Jacky Schwartzmann et Sylvain Vallée (scénario et dialogues), Sylvain Vallée (dessin) et Elvire de Cock (couleurs), Habemus Bastard. Tome 1. L’être nécessaire. Tome 2. Un cœur sous une soutane, Paris et al., Dargaud, 2024.
Histoire
- Un homme de main n’a pas droit à l’erreur. Lucien le sait, son patron ne lui pardonnera pas. Il aurait pu faire n’importe quoi pour sauver sa peau : prendre un avion pour l’étranger et tenter de se faire oublier, s’engager dans la Légion ou même changer de tête. Mais il a trouvé mieux : une soutane.
- Lucien a pris ses marques et a fini par endosser pleinement son rôle de nouveau curé de Saint-Claude. Son petit business est fructueux et la soutane lui apporte de nombreux avantages en nature. Mais son passé commence à le rattraper… Gendarmes, gitans, gangsters et paroissiens, ils en ont tous après lui et la réunion finale s’annonce explosive !
Thèmes
Dieu-amour
Sous-thèmes
Sacerdoce, Église préconciliaire
Cote
* * (moyen)
Public
Adolescents et adultes
Commentaire
Cette bande dessinée qui se veut comique autant que sympathique atteste d’abord le paradoxe amoureux que Pascal Bruckner décrit depuis maintenant presque un demi-siècle. Paradoxe qui explique pourquoi l’histoire – autant que le dessin, dans sa provocation (il suffit de regarder la couverture du deuxième tome) et sa suggestion, non dans sa monstration qui est relativement discrète – suscite attachement autant qu’agacement.
Attachement, parce que les auteurs ont bien retenu le cœur du message évangélique : le primat de la miséricorde divine ; la centralité d’un amour qui est pardon sans condition, compassion sans retard et solidarité sans frontière. Traduction dans les homélies du prêtre : « Dieu vous a donné son Fils. L’accueil a pas été génial génial… Entre nous, vous l’avez refroidi quoi… Ça, c’est mal. Et pourtant, il est avec vous » (1, p. 32) ! Ce qui n’empêche pas le bastard de se risquer à des envolées métaphysiques pas si mal intégrées (cf. 1, p. 48) : « Qui êtes-vous ?! Des êtres contingents, c’est-à-dire des êtres qui pourraient ne pas exister, le monde ne s’en porterait pas plus mal. Un être nécessaire : Lui. Des êtres contingents : vous. Nous, l’humanité » (2, p. 57).

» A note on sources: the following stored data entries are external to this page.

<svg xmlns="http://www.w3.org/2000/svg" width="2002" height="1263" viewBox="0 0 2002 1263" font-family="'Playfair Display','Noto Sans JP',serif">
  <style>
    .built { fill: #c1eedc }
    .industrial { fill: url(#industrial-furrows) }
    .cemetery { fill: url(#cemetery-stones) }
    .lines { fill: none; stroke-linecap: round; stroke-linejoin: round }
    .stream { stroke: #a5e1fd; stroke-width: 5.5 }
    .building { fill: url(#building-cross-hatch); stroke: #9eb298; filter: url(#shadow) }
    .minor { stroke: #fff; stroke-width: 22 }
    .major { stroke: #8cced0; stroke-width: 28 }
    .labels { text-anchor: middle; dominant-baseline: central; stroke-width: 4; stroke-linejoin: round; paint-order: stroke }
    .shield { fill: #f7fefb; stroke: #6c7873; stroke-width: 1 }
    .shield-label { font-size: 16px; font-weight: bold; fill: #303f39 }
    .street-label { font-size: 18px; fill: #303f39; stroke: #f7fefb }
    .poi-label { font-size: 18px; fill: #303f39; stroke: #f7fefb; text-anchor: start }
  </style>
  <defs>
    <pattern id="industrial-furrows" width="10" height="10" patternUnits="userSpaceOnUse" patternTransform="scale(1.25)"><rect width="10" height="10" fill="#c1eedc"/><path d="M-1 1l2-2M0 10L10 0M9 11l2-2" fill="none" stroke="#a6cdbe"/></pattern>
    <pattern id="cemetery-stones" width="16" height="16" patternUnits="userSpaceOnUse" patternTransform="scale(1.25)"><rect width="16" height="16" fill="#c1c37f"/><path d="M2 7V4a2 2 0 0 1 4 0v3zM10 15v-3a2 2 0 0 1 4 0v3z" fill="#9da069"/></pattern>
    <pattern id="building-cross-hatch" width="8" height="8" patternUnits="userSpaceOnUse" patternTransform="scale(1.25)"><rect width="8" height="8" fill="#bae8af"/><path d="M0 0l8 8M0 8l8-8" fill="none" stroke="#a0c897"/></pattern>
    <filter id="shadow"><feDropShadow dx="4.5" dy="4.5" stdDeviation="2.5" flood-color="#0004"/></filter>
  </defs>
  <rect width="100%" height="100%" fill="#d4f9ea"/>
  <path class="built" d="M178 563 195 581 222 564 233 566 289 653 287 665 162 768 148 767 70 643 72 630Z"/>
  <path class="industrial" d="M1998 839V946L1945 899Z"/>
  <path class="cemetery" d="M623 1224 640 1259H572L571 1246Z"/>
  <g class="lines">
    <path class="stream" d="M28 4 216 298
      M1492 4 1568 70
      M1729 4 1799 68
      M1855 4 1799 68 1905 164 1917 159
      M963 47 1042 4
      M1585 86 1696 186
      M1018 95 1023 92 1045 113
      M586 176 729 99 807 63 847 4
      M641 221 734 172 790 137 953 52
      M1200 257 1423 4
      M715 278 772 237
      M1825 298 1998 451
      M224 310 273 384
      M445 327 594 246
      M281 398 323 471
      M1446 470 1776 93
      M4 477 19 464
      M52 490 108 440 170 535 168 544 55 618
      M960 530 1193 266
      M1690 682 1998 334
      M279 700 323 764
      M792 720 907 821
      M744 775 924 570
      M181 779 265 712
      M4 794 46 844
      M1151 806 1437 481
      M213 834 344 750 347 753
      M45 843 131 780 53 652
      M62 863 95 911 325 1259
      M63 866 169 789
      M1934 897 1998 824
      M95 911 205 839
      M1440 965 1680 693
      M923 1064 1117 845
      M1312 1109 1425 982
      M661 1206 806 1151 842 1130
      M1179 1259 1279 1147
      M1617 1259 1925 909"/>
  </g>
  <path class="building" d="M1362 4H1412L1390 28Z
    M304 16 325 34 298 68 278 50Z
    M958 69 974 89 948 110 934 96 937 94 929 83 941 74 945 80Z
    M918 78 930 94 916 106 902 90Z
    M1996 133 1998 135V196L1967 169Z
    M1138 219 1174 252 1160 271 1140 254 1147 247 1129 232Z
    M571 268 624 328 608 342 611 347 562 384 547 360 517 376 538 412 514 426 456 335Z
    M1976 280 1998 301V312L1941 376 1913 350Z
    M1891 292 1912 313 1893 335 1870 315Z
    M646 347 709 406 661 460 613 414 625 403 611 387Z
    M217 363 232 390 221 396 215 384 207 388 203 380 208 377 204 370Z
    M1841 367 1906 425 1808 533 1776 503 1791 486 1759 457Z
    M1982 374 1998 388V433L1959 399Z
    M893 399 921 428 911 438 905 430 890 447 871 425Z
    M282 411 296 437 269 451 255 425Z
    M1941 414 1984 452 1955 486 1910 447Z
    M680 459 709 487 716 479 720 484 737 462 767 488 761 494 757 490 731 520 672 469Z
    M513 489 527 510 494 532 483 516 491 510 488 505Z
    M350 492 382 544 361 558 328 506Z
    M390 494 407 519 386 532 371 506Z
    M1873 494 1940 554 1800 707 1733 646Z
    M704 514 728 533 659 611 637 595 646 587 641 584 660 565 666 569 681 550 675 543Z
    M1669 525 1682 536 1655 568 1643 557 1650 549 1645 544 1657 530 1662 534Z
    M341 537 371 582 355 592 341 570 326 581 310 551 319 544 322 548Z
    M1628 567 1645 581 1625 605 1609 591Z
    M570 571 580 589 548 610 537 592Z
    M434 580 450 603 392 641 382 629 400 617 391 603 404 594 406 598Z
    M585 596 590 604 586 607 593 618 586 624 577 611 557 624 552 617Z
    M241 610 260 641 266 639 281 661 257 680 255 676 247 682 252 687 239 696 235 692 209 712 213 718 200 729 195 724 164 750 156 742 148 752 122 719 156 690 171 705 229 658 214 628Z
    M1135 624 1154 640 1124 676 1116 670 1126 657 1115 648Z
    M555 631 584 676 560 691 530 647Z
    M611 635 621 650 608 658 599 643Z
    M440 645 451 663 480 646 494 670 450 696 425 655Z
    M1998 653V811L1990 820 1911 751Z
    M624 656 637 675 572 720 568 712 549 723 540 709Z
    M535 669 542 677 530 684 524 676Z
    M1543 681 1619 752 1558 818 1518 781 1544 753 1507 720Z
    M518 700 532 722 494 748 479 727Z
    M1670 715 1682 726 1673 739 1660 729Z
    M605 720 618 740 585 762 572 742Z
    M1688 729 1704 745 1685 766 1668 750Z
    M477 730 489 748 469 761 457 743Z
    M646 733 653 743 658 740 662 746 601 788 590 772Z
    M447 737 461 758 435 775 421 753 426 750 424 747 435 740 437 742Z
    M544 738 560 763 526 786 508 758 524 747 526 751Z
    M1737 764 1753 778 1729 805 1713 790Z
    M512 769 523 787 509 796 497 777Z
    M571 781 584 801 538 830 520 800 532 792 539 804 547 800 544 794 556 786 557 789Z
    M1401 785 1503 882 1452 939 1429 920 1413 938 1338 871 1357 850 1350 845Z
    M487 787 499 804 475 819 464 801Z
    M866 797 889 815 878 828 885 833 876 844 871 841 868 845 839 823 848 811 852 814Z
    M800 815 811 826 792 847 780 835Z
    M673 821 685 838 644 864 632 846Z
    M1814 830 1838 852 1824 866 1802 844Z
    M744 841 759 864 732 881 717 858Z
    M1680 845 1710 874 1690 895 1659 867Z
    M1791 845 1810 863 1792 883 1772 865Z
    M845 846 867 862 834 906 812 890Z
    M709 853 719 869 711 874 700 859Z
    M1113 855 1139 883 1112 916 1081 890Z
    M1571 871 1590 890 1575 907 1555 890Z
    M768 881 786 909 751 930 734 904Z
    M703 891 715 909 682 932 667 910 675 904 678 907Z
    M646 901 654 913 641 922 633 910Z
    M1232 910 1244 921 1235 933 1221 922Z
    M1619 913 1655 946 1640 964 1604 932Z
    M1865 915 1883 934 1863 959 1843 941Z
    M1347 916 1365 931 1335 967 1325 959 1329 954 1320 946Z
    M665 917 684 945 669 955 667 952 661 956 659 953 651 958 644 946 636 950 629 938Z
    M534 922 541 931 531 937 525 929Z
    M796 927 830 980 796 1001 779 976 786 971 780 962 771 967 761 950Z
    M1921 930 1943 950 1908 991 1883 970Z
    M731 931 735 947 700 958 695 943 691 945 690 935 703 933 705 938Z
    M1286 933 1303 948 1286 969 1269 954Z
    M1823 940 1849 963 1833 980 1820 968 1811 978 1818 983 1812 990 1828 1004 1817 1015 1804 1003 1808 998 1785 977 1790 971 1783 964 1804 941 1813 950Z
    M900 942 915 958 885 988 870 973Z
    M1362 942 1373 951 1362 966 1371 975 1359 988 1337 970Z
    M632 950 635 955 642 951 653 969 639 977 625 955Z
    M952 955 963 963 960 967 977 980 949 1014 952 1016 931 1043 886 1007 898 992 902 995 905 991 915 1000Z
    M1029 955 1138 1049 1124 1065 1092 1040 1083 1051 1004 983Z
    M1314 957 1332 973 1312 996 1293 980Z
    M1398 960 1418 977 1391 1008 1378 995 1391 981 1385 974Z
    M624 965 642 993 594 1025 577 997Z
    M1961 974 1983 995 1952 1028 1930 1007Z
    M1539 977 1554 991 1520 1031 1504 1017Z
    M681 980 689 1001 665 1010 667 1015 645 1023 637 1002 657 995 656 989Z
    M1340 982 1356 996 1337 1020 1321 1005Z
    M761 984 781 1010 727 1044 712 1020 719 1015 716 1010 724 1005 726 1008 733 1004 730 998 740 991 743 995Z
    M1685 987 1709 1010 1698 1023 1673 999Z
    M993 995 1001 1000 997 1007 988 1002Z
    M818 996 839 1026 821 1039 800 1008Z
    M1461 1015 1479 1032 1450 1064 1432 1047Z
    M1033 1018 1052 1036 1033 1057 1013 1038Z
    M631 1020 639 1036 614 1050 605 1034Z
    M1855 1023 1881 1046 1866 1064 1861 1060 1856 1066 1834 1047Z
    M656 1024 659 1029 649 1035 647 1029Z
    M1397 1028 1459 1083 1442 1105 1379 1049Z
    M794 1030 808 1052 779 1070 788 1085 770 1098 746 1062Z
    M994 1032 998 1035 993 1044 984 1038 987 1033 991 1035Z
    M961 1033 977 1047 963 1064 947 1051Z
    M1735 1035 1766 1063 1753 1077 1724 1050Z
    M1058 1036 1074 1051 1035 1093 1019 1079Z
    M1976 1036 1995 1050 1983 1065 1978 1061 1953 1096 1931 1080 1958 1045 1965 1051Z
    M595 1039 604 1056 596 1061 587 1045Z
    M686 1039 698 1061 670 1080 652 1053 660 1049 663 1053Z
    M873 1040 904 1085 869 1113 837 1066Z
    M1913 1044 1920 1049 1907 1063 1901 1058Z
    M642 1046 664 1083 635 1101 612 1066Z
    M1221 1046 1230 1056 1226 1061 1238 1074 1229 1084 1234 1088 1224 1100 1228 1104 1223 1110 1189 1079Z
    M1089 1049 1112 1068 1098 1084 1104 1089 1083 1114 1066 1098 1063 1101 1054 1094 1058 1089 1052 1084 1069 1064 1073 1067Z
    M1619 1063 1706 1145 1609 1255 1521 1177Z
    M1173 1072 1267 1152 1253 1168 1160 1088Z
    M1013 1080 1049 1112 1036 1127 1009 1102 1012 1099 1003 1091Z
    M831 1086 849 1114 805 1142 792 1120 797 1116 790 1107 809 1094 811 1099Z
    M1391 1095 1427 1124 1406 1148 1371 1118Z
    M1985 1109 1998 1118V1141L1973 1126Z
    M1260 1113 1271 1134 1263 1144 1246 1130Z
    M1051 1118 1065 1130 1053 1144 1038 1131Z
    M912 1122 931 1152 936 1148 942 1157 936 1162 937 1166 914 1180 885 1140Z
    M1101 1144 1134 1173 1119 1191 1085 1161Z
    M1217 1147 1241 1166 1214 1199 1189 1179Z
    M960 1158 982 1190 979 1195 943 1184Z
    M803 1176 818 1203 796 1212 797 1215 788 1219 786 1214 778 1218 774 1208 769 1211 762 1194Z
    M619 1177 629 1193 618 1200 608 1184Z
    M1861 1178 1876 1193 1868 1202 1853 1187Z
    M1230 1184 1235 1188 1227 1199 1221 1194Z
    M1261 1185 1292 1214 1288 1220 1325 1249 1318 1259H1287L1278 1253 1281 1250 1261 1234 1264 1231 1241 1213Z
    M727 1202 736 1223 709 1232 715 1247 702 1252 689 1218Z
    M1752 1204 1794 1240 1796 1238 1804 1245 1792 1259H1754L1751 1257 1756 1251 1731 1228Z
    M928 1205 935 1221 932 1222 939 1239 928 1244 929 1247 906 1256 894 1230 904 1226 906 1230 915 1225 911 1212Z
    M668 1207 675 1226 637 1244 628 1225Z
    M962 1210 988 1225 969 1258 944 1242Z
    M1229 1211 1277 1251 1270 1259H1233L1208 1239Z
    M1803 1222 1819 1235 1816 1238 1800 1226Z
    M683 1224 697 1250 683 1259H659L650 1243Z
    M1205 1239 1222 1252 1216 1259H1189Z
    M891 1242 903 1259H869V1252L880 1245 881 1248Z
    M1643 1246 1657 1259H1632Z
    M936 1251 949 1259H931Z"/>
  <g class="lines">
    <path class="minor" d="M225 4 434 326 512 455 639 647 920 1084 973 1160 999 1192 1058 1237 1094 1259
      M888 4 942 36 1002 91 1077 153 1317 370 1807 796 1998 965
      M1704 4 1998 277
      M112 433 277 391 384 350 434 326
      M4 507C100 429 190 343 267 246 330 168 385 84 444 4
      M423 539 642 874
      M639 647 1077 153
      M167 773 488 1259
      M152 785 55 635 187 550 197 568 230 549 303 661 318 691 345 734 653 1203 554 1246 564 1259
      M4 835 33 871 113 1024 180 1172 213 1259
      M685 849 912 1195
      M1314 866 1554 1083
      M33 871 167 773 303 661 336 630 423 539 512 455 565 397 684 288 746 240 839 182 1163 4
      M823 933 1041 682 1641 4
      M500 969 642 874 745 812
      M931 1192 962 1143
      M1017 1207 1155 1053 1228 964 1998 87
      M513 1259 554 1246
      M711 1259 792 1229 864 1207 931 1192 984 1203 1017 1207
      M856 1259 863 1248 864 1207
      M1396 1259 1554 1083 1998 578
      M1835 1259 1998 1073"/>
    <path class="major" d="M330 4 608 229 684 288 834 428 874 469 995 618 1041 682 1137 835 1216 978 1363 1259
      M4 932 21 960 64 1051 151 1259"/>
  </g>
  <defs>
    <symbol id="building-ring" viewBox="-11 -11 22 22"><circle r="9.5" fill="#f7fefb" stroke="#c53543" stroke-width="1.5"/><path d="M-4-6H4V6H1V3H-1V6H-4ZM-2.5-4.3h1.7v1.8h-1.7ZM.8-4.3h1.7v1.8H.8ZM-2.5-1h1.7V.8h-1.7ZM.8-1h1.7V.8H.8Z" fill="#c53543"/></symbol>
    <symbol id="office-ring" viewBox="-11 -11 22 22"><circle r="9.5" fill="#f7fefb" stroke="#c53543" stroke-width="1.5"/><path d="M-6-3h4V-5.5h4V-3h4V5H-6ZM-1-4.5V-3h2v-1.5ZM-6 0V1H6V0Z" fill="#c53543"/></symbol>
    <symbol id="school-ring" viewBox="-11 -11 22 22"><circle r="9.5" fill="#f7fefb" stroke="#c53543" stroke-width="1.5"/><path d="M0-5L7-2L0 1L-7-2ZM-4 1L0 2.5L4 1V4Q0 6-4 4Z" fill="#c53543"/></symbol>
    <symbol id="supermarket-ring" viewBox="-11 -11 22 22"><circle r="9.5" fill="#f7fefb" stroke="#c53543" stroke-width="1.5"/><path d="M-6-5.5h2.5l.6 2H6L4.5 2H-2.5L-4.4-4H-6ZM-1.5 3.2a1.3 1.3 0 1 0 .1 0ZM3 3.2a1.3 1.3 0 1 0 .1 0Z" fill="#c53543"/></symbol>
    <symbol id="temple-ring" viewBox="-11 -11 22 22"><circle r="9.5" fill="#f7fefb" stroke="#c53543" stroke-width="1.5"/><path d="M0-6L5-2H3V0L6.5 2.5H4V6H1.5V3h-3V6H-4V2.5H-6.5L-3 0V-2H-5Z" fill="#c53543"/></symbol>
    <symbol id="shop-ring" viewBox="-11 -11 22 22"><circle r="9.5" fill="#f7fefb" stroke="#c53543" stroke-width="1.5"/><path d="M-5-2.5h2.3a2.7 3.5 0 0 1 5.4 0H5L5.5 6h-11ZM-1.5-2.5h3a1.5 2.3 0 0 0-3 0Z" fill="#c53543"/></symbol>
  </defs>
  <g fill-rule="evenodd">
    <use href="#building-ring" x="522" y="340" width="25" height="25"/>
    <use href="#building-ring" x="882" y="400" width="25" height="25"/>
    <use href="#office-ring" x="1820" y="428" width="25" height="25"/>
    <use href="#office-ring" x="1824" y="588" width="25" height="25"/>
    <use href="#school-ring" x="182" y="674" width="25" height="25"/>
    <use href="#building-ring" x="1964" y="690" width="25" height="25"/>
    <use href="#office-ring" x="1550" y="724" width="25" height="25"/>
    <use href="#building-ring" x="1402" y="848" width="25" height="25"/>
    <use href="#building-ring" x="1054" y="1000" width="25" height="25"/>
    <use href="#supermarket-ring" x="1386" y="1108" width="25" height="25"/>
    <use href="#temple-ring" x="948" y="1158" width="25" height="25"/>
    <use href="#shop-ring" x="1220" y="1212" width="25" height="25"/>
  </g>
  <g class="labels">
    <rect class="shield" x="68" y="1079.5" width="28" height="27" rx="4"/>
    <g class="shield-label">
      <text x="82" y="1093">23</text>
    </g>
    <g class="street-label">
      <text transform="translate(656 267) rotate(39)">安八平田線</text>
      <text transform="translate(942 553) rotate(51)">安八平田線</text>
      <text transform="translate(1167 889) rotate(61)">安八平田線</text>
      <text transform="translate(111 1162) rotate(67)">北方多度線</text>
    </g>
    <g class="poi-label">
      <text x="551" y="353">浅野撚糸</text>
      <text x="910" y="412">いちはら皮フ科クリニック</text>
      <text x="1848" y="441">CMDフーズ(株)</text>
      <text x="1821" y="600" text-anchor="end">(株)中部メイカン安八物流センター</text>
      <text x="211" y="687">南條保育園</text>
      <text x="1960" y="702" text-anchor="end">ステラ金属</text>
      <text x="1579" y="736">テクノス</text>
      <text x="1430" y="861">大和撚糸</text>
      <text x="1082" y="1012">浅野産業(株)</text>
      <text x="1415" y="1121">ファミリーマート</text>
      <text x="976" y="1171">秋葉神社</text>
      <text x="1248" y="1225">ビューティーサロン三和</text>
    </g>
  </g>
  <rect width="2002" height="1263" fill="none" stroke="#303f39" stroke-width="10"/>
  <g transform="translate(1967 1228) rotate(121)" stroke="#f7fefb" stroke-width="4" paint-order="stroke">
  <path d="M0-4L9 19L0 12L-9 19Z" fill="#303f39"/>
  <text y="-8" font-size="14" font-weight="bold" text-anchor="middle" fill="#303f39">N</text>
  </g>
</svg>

Mais agacement parce que cette charité devient la seule vérité et l’Évangile la tolérance soixante-huitarde telle que le même Bruckner nous l’explique. Alors, le paradoxe de l’amour devient celui de la liberté et l’autodétermination totale une indétermination tout aussi absolue. Et ici, la traduction sacerdotale ne se réduit plus à des mots, mais s’incarne dans des actes incompatibles avec la charité qui, loin d’abolir la loi, l’accomplit : sans entrer dans le détail, toute la deuxième table des dix commandements y passe, je dis bien toute.
Bien entendu, cette histoire est absurde et impossible. Il faut prendre les paroissiens pour des demeurés pour croire qu’ils accepteraient un prêtre qui, ni à la messe ni en confession, ne prononce les paroles sacramentelles et qui, lors du baptême, les découple du geste d’immersion (tome 2, p. 14). Mais l’erreur kolossaale des scénaristes a le mérite de révéler – et tel est, selon moi, le seul intérêt de cette BD inutile – combien les préjugés ont la vie dure. En clair, l’image de ce clerc en soutane, hors monde et hors corps, est celle de l’Église préconciliaire ou plutôt anti-moderne, avec tous ses clichés : ascétique plus que mystique, autorité plus que vérité, continence plus que chasteté. Et de nommer la tentation qu’incarne un Luc Ferry et tant d’autres apôtres aujourd’hui : prêcher l’amour comme valeur versus l’Amour comme Personne.